Following Mr Blair's call for "acts of completion" and an end to all forms of paramilitarism, a senior Sinn Féin source told The Irish Times he believes the unfolding agenda will take the parties into territory "radically and fundamentally different from anything we've had before".

At the same time he echoed the insistence of Whitehall sources that talks between republicans and the British government have not reached "the point of definition" of a plan to break the deadlock. Warning against media hype, he said: "There is a familiarity with the dance which leads people to the presumption that a deal can be done. That could be a mistake." However, some senior Ulster Unionists fear the outline of a potential British/Sinn Féin deal is already in place, and that this explains the Taoiseach's continued insistence that devolved government can be restored by next February, if not before.

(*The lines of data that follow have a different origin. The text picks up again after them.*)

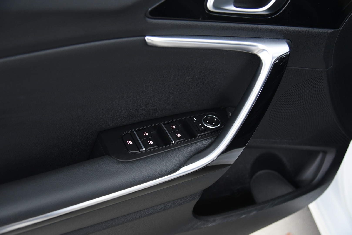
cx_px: 176
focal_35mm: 38
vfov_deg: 35.1
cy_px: 118
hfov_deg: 50.7
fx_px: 372
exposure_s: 1/30
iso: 4000
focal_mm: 38
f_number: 4
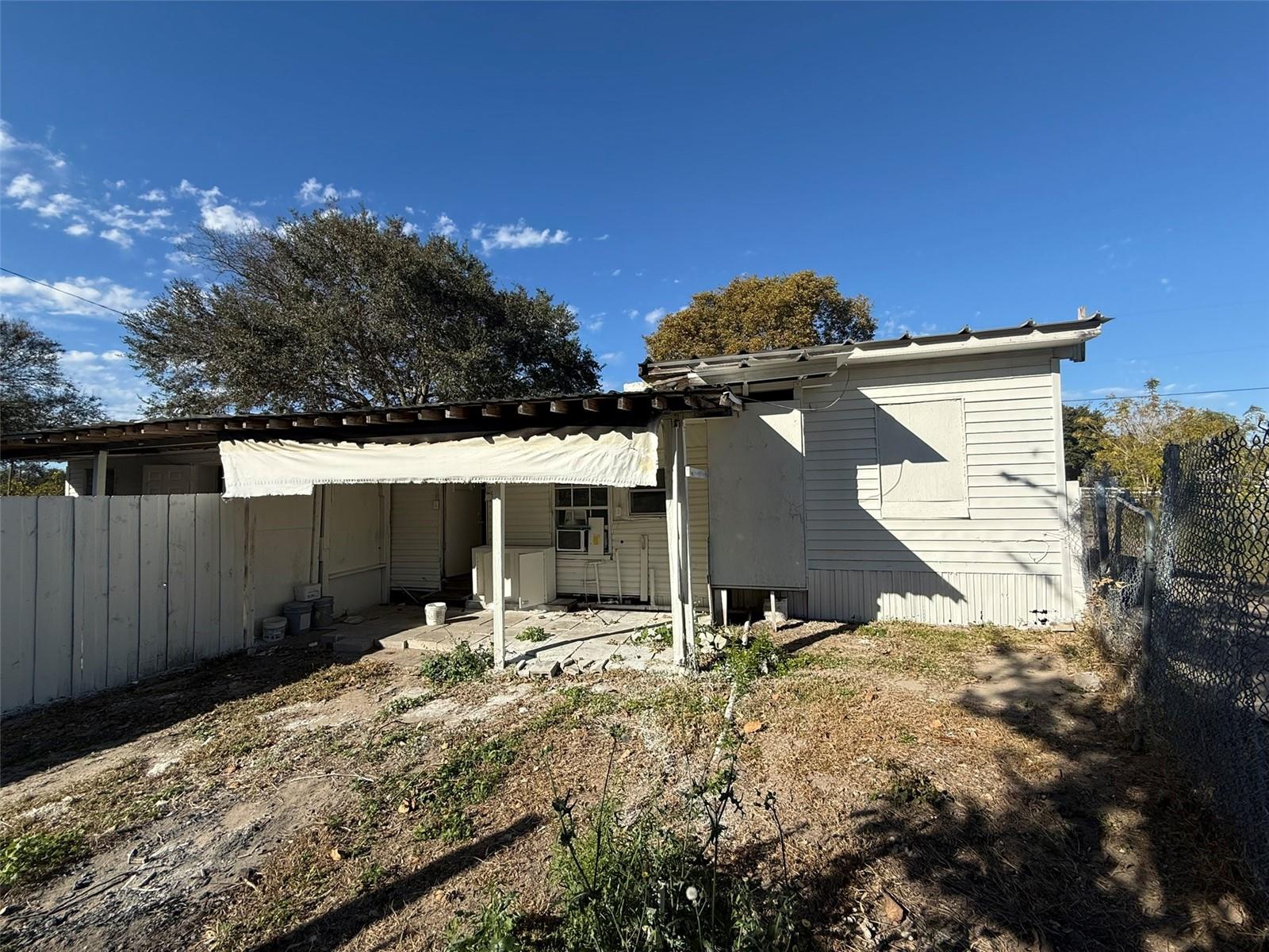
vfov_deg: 85.7
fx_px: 513
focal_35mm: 14
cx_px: 634
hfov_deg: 102.1
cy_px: 476
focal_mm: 2.22
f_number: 2.2
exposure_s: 1/2320
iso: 50
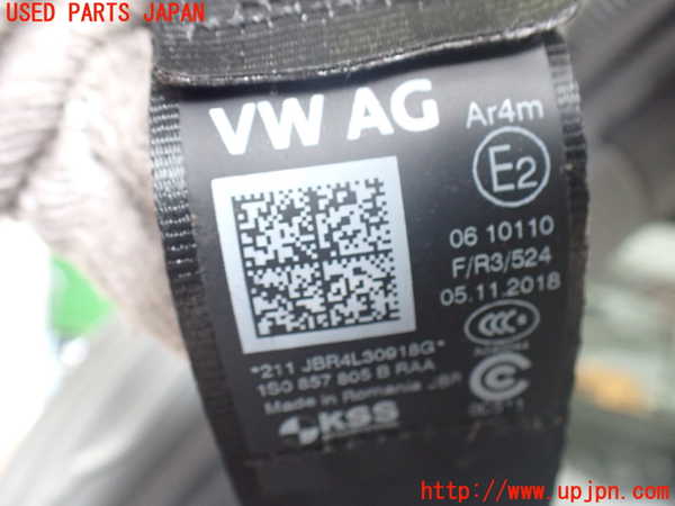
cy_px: 253
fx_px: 585
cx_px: 338
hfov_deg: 60.0
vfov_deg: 46.8
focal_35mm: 30
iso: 800
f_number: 2.3
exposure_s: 1/100
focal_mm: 5.4
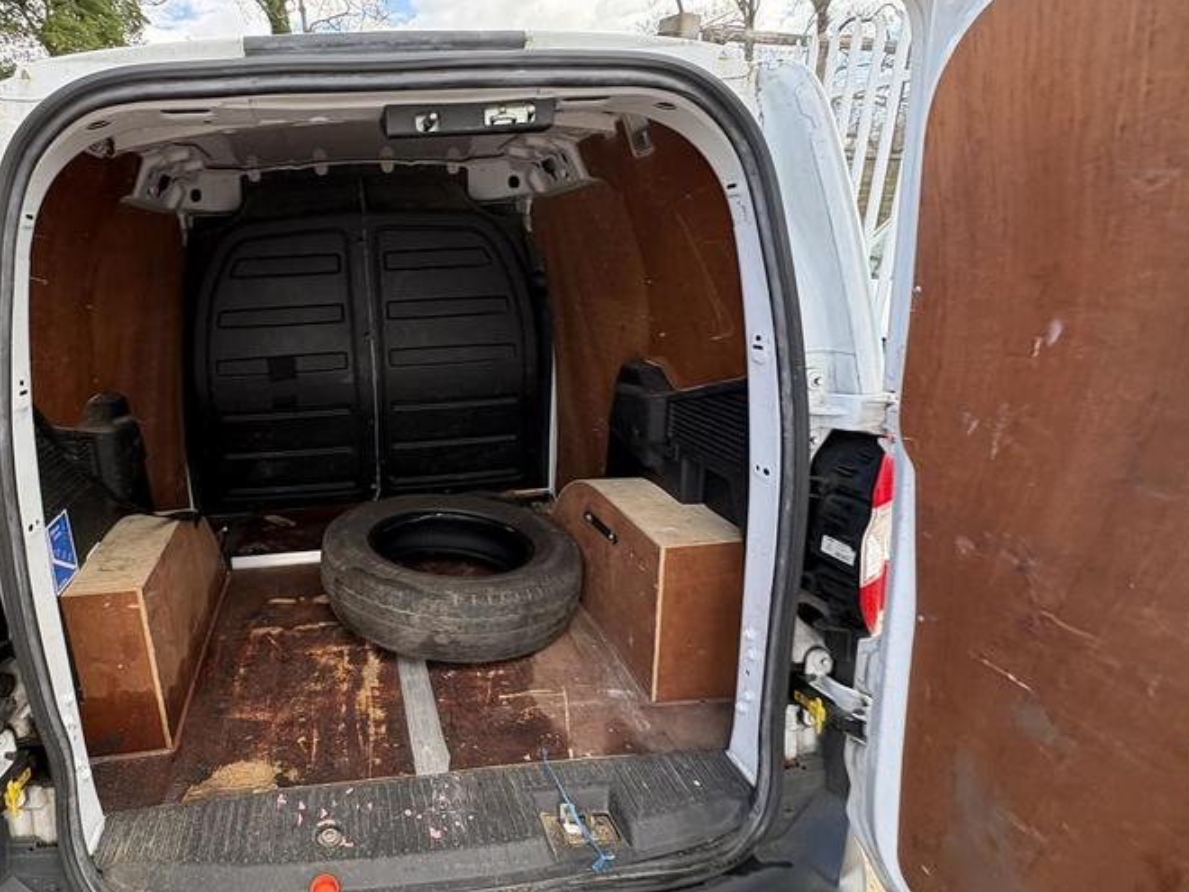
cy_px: 460
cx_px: 391
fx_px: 653
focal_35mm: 19
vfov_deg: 68.7
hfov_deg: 81.6
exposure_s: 1/118
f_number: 2.2
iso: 125
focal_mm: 2.22
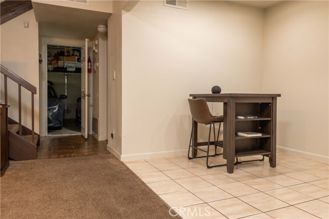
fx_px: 219
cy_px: 110
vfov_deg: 53.2
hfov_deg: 73.7
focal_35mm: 24
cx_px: 164
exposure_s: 1/4
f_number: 9
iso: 250
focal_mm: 24
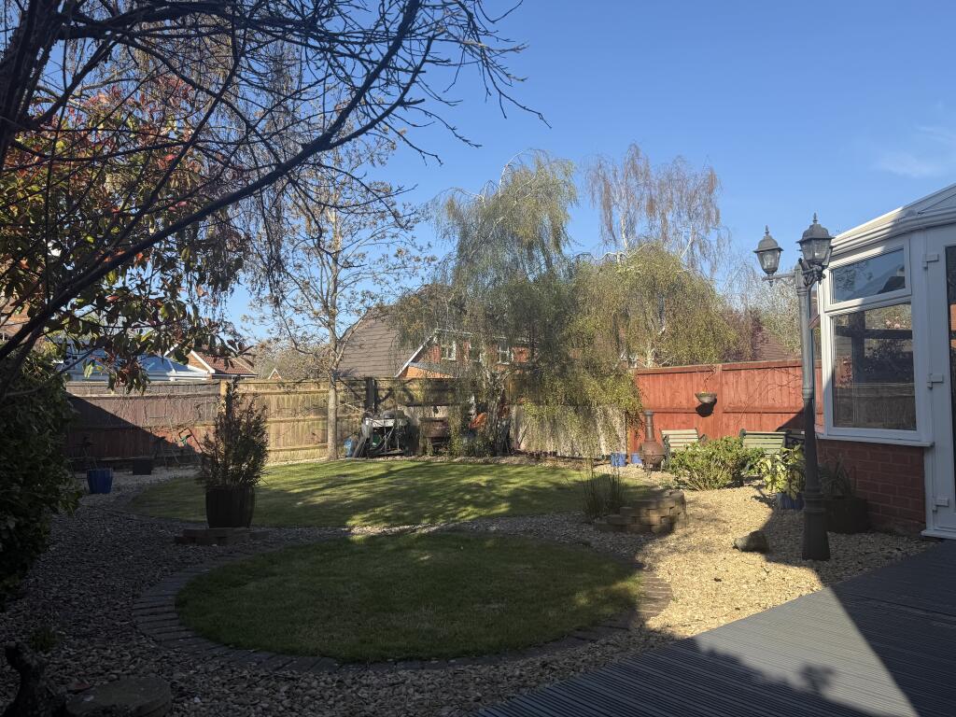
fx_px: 663
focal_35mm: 24
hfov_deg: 71.6
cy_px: 358
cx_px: 478
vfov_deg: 56.8
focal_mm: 6.76
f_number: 1.78
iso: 80
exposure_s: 1/3021
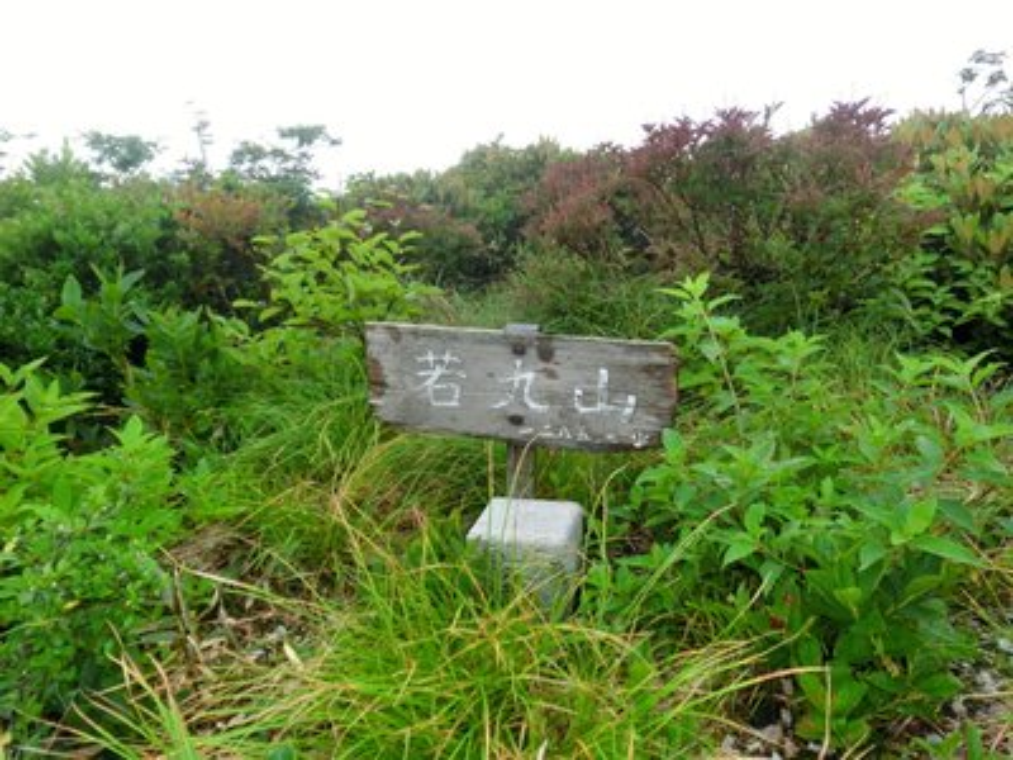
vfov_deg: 49.7
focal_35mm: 28
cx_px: 506
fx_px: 819
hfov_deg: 63.4
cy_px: 380
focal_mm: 5
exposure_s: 1/320
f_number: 3
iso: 100
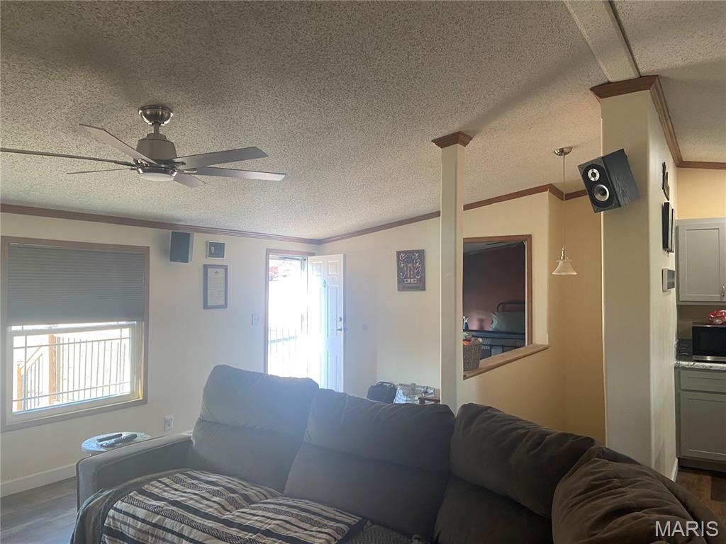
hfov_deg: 67.3
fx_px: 545
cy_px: 272
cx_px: 363
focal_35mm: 26
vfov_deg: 53.1
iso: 80
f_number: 1.8
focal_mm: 4.25
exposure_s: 1/60
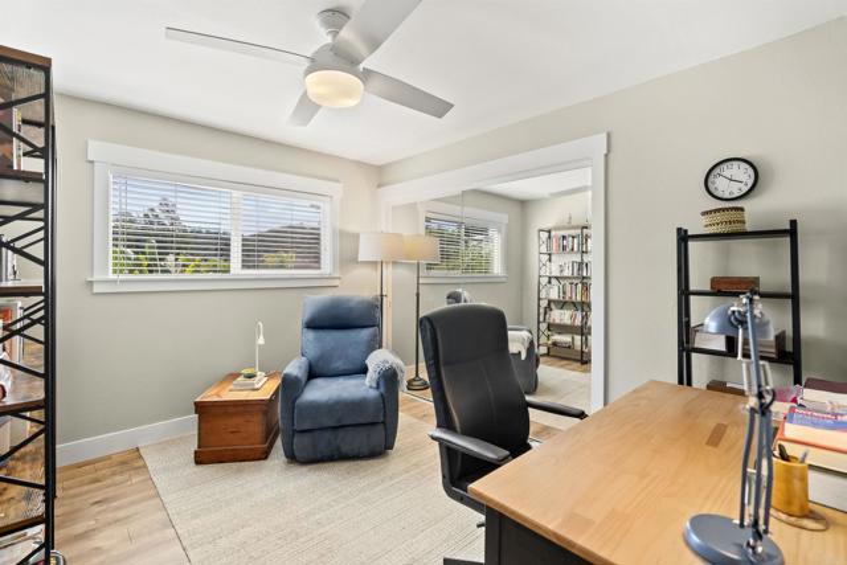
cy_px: 282
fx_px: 377
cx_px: 424
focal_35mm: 16
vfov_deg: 73.8
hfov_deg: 96.7
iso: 500
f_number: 2.8
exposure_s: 1/50
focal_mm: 16
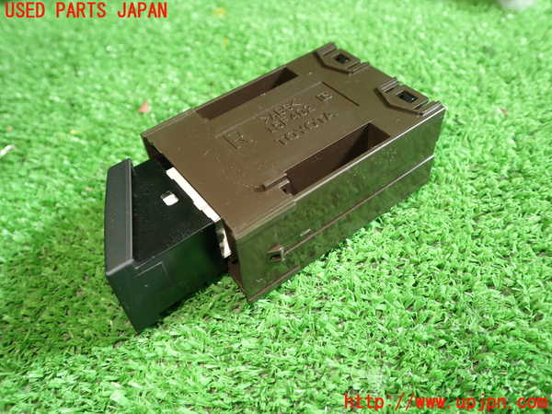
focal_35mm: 30
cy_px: 207
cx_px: 276
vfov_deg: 46.8
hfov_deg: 60.0
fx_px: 478
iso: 200
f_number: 2.3
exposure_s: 1/40
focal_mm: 5.4
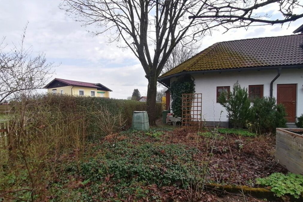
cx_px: 153
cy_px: 110
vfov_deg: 67.3
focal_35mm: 18
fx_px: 152
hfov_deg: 90.0
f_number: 2.4
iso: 50
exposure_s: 1/319
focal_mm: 2.7
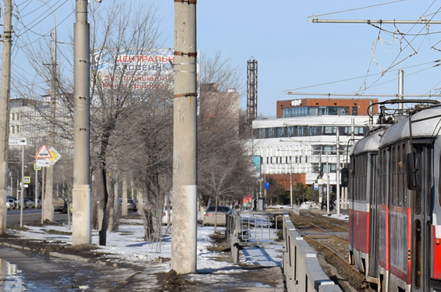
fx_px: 2273
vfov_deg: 7.3
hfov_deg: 10.9
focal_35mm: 186
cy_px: 128
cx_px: 489
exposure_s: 1/800
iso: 200
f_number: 10
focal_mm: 50
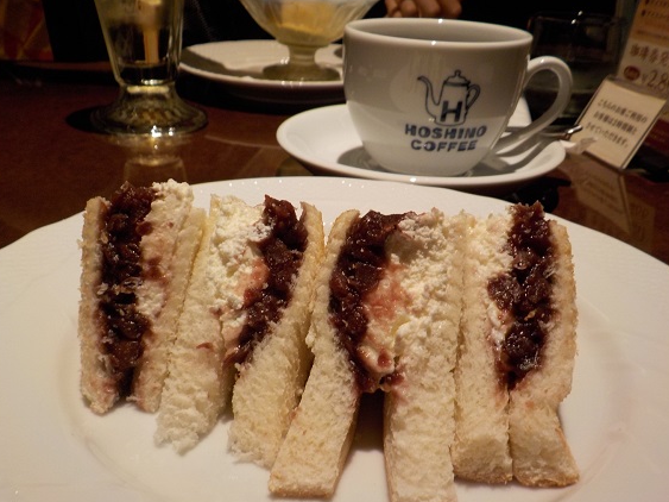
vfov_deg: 44.1
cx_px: 339
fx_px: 618
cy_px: 265
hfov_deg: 56.8
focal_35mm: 32
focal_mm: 4.1
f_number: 3.3
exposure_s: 1/40
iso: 125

It has become clear in recent days that Sinn Féin's demand for the early devolution of policing and justice powers to Stormont has moved rapidly up the agenda. In addition to further policing reforms, beyond those announced by Secretary of State Mr Paul Murphy last week, Sinn Féin is pressing London to revoke the legislation introduced by Mr Peter Mandelson in February 2000 giving the British the power to suspend the devolved institutions.

Unionists are already privately discounting suggestions that an announcement that the IRA was being stood down, coupled with a Sinn Féin commitment to join the Policing Board, would represent a sufficient or convincing act of republican completion.

At his meeting with Mr Blair next week Mr Trimble seems certain to re-open the question of decommissioning paramilitary weapons and the process of verification, along with the introduction of sanctions to be deployed exclusively against any party in government - for which read Sinn Féin - subsequently found in breach of its commitment to exclusively peaceful and democratic means.

It seems also that the British government considers the reform of the Ulster Unionist Party, and the end of its association with the Orange Order, to be an act of completion to be undertaken by Mr Trimble as part of any new deal.